Implementation of disruptive designs for gas turbine components using direct energy deposition additive manufacturing

This research aims to develop a framework for establishing the correlation between in-situ monitoring data, process parameters, and microstructure evolution in blown-powder laser-directed energy deposition (DED) additive manufacturing (AM). To achieve this, a comprehensive manufacturing framework has been developed, spanning from in-situ data acquisition, melt-pool simulation, microstructure modeling, and statistical microstructure quantification. A machine learning-based surrogate model is constructed to predict melt pool geometry directly from in-situ coaxial camera data. The surrogate model is trained using outputs from a high-fidelity melt pool simulation, which provides accurate melt pool dimension data under varying process conditions. The predicted melt pool geometry is then used as input to a microstructure model to predict microstructural features. To rigorously compare and analyze microstructures, the project introduces statistical metrics that quantify differences based on key features such as morphology and texture. Microstructures are represented using advanced statistical descriptors including angular chord length distribution, two-point spatial statistics, orientation distribution function, and global spherical harmonic. These representations are used to compute four distinct “dissimilarity scores” that quantitatively capture differences in texture and morphology.

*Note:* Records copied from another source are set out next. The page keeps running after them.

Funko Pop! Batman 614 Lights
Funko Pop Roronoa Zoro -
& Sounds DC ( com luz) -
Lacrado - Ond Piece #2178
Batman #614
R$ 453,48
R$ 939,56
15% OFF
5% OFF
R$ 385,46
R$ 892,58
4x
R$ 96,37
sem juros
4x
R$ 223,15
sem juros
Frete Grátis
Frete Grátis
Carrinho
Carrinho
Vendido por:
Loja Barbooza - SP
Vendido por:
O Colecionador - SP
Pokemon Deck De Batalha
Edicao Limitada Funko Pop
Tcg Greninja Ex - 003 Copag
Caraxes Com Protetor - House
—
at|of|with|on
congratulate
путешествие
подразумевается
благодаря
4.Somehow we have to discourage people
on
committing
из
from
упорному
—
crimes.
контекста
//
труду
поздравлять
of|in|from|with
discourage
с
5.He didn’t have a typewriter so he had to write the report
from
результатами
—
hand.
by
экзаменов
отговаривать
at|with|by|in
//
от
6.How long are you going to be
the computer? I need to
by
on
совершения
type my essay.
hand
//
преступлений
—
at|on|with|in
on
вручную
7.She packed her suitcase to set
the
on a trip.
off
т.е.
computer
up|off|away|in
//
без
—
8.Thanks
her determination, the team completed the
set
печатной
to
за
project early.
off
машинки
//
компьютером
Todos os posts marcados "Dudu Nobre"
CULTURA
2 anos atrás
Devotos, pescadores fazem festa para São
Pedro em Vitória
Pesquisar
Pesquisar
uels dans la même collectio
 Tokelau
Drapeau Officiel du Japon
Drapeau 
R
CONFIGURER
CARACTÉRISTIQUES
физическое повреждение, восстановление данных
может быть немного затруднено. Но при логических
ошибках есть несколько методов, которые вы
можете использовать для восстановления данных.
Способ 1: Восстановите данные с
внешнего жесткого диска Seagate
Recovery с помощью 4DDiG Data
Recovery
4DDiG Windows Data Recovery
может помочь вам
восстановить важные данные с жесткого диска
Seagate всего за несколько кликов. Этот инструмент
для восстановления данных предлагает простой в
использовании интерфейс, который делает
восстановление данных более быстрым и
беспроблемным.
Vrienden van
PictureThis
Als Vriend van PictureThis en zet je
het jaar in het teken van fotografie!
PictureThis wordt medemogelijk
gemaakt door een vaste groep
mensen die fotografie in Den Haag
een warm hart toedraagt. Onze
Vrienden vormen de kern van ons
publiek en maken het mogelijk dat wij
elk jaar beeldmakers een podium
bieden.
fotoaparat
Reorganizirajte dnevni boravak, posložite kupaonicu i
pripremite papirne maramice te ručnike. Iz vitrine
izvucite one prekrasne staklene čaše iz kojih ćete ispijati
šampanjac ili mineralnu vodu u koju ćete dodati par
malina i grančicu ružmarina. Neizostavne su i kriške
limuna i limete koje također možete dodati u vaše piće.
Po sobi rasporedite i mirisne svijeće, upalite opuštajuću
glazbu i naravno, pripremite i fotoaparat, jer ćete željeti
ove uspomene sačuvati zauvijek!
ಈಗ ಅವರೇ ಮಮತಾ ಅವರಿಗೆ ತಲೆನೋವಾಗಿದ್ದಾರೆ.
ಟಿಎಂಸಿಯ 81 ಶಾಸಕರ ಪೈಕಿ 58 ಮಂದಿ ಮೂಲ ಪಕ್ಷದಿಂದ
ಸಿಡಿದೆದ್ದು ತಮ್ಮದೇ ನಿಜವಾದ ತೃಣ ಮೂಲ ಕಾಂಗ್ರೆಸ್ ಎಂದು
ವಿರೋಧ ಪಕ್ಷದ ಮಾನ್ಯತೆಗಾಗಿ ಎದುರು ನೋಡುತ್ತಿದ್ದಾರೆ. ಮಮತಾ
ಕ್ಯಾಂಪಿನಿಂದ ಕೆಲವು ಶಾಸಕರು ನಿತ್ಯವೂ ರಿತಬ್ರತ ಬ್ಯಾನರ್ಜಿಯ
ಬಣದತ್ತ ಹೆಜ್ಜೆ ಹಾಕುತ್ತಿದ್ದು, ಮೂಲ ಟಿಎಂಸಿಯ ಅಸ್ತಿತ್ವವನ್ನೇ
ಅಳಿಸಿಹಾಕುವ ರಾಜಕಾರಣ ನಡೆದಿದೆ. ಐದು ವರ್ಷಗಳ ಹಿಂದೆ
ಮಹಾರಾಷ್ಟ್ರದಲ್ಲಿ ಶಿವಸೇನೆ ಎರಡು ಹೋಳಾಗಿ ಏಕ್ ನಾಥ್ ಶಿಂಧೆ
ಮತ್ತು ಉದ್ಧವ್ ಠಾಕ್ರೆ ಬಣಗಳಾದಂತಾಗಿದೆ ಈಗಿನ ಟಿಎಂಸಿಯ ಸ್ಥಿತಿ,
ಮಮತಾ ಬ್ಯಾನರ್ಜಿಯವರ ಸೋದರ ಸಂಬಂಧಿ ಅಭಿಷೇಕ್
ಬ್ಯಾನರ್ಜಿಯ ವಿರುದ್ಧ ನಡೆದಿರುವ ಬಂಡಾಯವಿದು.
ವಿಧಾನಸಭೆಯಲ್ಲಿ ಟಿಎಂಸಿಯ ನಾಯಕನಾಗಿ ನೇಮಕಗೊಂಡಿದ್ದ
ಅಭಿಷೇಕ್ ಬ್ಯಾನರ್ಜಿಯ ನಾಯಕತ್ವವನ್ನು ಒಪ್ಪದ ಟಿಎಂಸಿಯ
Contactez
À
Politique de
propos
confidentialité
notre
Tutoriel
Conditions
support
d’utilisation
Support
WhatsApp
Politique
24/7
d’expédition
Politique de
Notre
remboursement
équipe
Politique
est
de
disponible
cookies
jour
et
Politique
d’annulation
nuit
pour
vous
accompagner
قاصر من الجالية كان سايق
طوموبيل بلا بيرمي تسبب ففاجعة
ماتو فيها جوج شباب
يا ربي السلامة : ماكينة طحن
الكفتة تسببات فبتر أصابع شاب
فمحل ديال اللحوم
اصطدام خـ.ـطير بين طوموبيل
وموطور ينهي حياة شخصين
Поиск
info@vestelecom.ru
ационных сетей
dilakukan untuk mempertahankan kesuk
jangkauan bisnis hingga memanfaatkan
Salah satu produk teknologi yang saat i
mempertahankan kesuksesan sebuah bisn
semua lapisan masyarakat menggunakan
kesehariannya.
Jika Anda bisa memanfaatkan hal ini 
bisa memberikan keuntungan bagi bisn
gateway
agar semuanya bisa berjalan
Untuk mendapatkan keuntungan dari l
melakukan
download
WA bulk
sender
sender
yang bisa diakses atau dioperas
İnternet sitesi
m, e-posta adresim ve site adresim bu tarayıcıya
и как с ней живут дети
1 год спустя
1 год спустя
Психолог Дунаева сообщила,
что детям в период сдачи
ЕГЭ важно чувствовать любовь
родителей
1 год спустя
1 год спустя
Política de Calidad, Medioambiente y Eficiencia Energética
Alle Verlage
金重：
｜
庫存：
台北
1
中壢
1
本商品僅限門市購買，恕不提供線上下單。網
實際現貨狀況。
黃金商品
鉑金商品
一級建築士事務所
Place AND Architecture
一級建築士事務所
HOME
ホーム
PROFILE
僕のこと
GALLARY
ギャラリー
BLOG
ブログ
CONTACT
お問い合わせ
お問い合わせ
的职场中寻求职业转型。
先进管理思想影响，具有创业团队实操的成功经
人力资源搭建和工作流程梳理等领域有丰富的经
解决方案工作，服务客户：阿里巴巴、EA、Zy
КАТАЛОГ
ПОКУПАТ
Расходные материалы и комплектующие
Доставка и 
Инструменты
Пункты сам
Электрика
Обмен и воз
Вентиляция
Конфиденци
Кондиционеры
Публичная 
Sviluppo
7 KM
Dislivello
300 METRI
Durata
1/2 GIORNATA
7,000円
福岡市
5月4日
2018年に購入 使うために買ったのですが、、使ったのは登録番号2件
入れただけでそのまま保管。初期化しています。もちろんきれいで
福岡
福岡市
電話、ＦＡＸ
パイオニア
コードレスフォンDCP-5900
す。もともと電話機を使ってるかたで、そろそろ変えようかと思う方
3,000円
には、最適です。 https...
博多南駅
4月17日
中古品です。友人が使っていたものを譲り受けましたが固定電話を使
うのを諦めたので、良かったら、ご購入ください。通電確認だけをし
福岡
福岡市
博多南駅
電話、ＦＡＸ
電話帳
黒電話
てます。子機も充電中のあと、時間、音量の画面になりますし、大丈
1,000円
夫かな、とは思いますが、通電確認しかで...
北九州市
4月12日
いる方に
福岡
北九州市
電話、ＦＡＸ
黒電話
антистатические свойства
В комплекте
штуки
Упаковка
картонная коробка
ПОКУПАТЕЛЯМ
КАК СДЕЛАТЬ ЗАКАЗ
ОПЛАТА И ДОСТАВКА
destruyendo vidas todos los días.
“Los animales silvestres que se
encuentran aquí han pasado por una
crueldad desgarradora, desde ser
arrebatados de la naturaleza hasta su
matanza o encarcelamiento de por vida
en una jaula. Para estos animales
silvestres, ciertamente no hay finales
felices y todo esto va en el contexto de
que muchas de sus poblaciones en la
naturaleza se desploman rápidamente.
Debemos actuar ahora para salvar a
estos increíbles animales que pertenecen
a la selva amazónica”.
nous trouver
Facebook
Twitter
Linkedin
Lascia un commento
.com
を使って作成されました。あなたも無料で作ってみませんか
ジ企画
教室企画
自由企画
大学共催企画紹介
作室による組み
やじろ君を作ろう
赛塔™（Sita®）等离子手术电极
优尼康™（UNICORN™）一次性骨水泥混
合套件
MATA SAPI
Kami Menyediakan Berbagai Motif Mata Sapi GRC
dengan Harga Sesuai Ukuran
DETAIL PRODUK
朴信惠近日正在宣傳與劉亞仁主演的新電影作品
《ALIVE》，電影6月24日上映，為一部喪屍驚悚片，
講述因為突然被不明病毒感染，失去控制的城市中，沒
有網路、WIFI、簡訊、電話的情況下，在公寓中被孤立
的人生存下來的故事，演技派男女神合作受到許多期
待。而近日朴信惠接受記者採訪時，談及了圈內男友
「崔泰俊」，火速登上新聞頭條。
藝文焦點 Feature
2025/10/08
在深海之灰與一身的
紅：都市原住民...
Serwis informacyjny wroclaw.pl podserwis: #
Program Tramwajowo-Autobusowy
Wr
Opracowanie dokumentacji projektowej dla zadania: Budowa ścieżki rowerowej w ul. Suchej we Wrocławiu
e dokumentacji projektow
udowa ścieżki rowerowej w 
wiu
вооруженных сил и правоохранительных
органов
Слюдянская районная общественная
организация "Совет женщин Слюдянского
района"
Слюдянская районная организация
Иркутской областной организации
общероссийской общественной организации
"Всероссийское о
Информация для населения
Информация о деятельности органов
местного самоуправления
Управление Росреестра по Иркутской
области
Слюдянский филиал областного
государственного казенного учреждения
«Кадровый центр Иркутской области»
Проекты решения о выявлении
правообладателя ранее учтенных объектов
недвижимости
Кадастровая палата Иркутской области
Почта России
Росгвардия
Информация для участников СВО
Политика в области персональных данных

This framework is demonstrated to enable automated calibration of simulation parameters by minimizing discrepancies between simulated and target microstructures. The technology developed in this project enables direct correlation between in-situ monitoring data and resulting microstructure, paving the way for adaptive microstructure control in metal AM. This capability strengthens the connection between process parameters and final material properties, facilitating more precise and reliable material design.